Alimentando-se da realidade, o jovem cinema argentino deixou de ser uma promessa para virar uma das cinematografias mais interessantes da atualidade. Há poucos dias, um crítico do jornal "Le Monde" sentenciou: "Os cineastas argentinos dessa nova geração estão fazendo cinema como os ingleses faziam rock'n'roll nos anos 60".
"Bem, a produção é certamente rock'n'roll." É o que me diz Pablo Reyero, documentarista que está acabando o seu primeiro longa, "La Cruz del Sur". Finalista do último concurso de roteiros do Instituto Sundance, Reyero optou por realizar o seu filme com não-atores, que ensaiou à exaustão para poder avançar mais rápido. Filmou com uma equipe pequena, em super 16, por uma fração do custo de um filme do Dogma 95.
Não está sozinho: igualmente filmado em 16mm e com não-atores, "Mundo Grua", longa de estréia de Pablo Trapero, foi para muitos a grande revelação cinematográfica do ano passado. Cineasta de um rigor bressoniano, Trapero acaba de realizar seu segundo longa, "El Bonaerense". Trabalhou de novo com poucos recursos. Filmou em poucas semanas, misturando dessa vez atores profissionais e não-atores.
"El Bonaerense" segue a trajetória de um jovem de periferia que parte para a cidade grande em busca de trabalho. Acaba se tornando policial. A perda da inocência ganha um caráter de urgência. Trapero integrou as recentes manifestações populares e os protestos de rua ao filme. O processo acelerado de transformação do país vira o pano de fundo da história.
Há quem veja em "La Ciénaga", o longa de estréia de Lucrecia Martel premiado em Berlim, a antecipação daquilo que viria a acontecer na Argentina. A bebedeira e o torpor da burguesia nacional como parte do caos. Pode-se aceitar ou não essa tese, mas uma coisa parece certa: na Argentina de hoje, o cinema e o grito das ruas estão intimamente ligados. E não somente pelo que se vê na tela.

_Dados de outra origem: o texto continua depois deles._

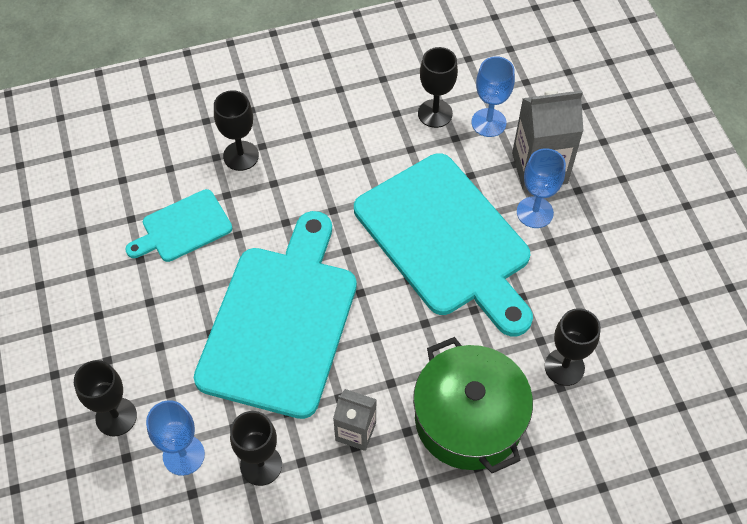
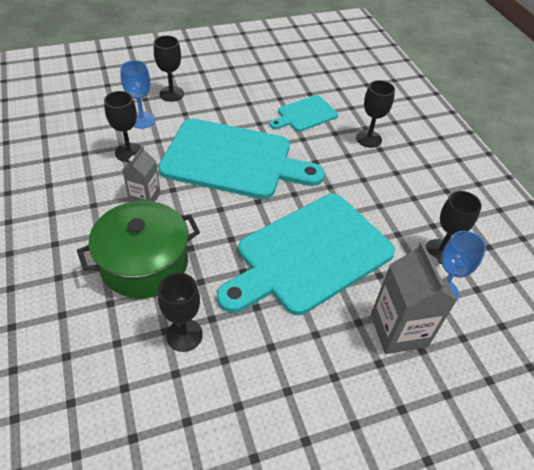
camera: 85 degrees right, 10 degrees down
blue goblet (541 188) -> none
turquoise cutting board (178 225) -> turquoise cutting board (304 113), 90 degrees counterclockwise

A crise vem afetando diretamente a realização dos filmes. O longa de Trapero, por exemplo, teve que parar quando os recursos do filme ficaram bloqueados por um dos pacotes econômicos. Sem perspectiva de trabalho, o diretor de fotografia preferiu emigrar para a Espanha. Quando "El Bonaerense" retomou, a solução foi pedir ao câmera que assumisse o cargo vago. Como o filme é dividido em partes bem distintas e a primeira etapa tinha acabado, ele não foi afetado, diz-me Trapero.
A mixagem também não. Graças a um prêmio ganho na França, o Fond Sud, o filme de Trapero poderá seguir normalmente até o final. "As co-produções são a saída para o cinema argentino neste momento", explica Daniel Burman. Ganhador do concurso de roteiros do Sundance com "Todas as Aeromoças Vão para o Céu", Burman conseguiu terminar o seu terceiro longa graças a uma co-produção com a Espanha. Fundos, como o Ibermedia, que ajudam jovens realizadores como Burman até jovens de 90 anos como Manoel de Oliveira, vêm tornando essa resistência possível.

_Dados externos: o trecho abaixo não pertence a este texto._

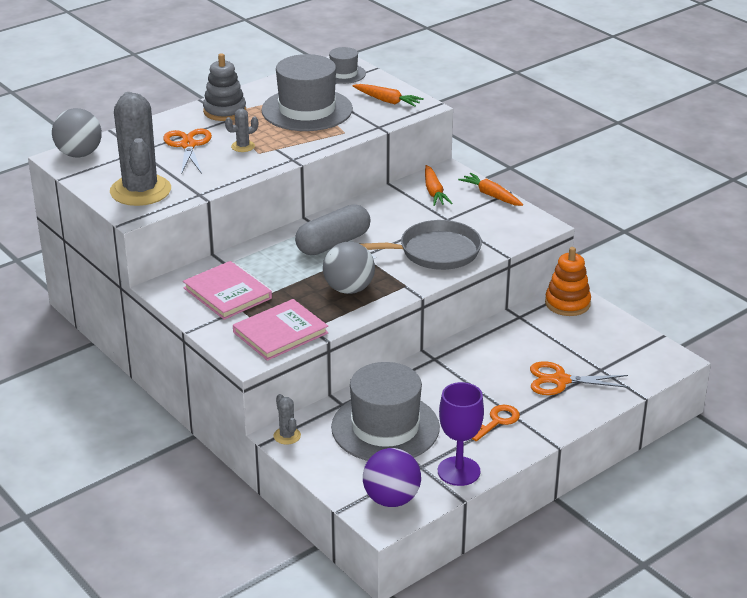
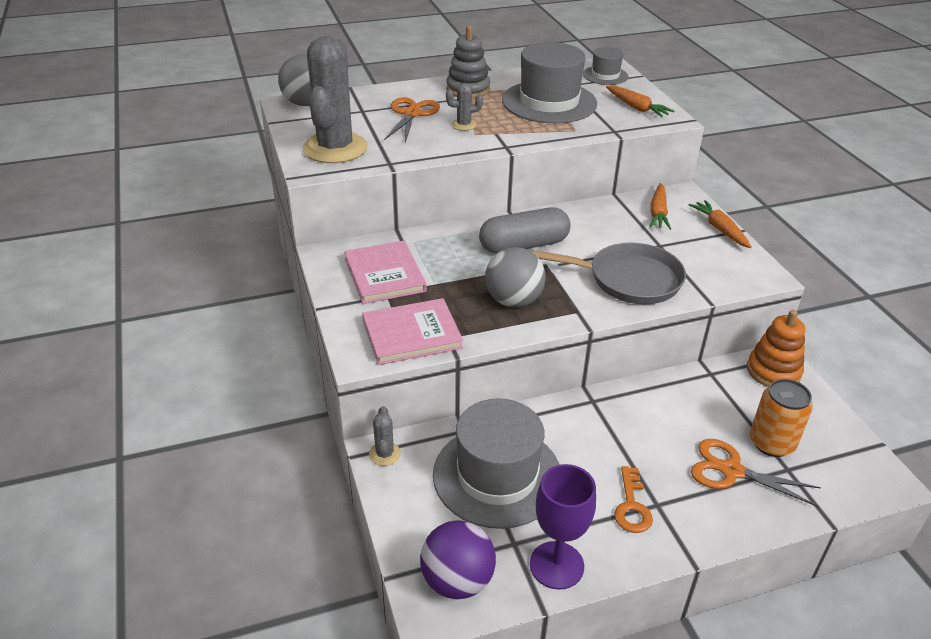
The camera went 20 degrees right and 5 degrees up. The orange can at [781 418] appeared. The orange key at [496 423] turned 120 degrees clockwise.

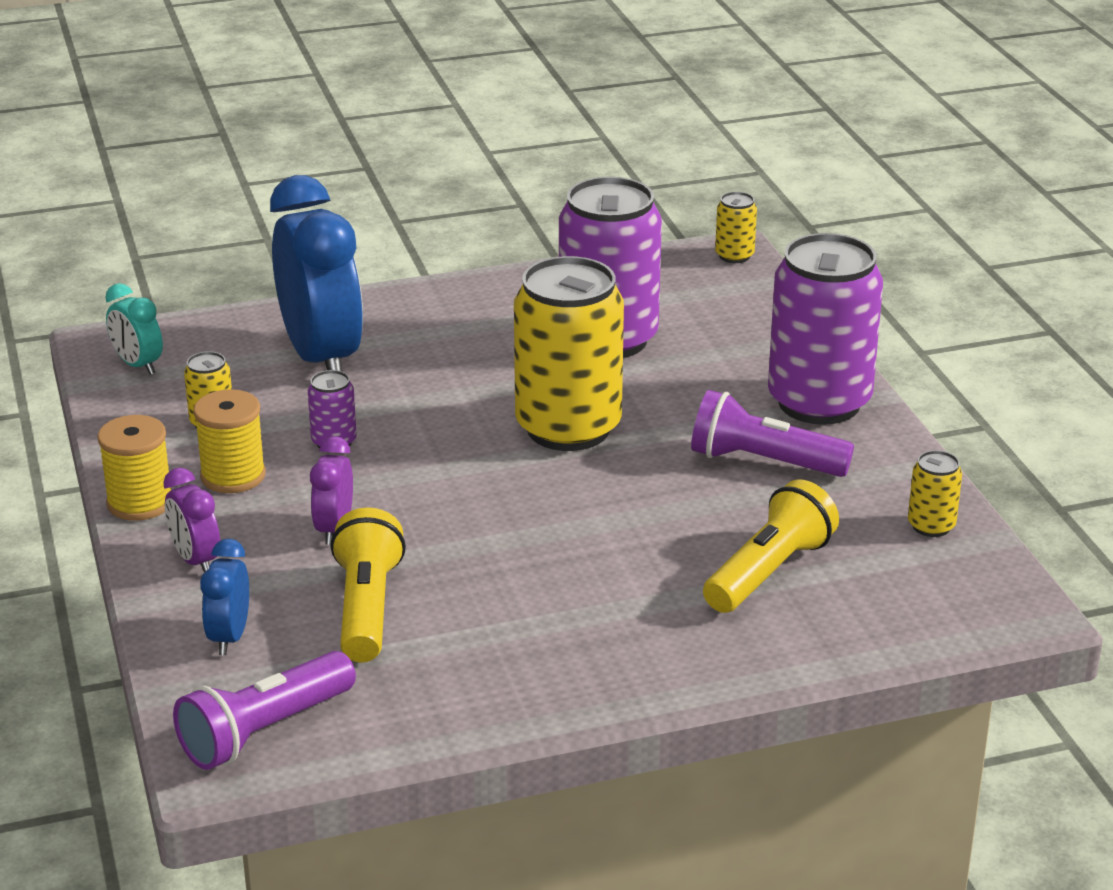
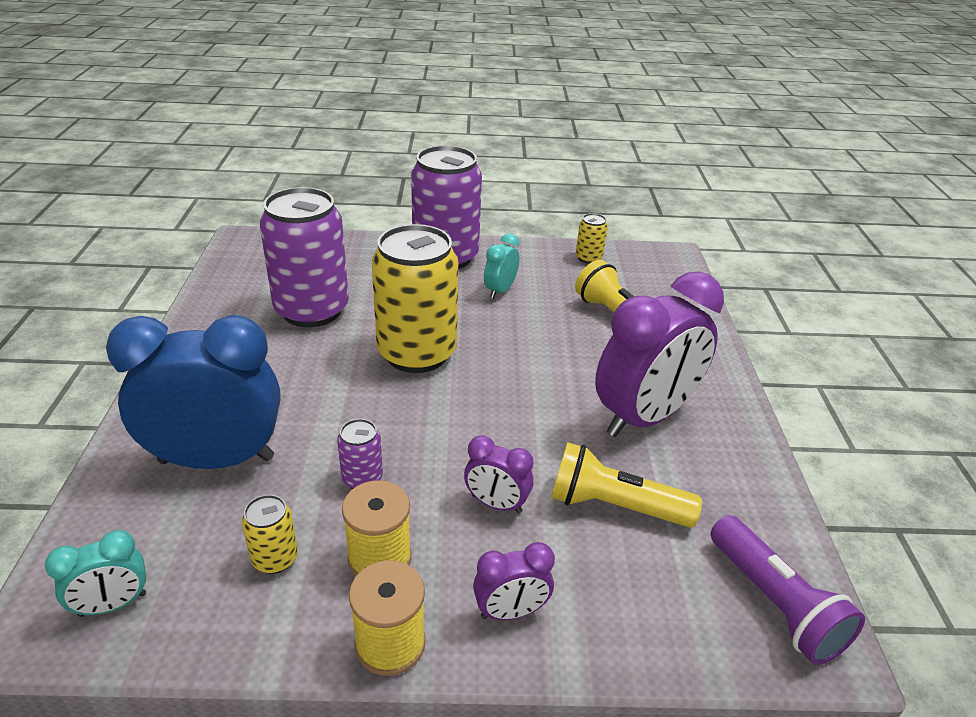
The camera went 75 degrees left and 5 degrees up. The blue clock at [224 597] disappeared. The yellow can at [736 227] disappeared. The purple clock at [659 354] appeared. The purple flashlight at [772 433] was replaced by the turquoise clock at [502 266].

Cinco milhões de pessoas iam regularmente ao cinema na Argentina antes da crise, diz Burman. Agora, apenas 1,5 milhão. Com a alta do dólar, são necessários 2.000 ingressos só para pagar uma cópia. Conclusão: dos 40 filmes argentinos produzidos no ano passado, muitos não puderam ser lançados.
Como no Brasil e ao contrário do que ocorre na Europa, as televisões não são obrigadas a participar do financiamento dos filmes argentinos, o que torna a equação ainda mais complicada. Só sobra mesmo a criatividade, diz Pablo Reyero.
Trapero, Caetano, Reyero e outros jovens realizadores argentinos estão lutando, neste momento, para finalizarem os seus longas. Se ficarem prontos a tempo, poderemos assistir a uma presença importante do novo cinema argentino no próximo Festival de Cannes. Filmes secos, viscerais, enxutos e bem escritos: além de estarem efetivamente fazendo cinema com a urgência do rock dos anos 60, os jovens cineastas argentinos estão provando que o nosso vizinho não é só bom de futebol. Mais do que merecido.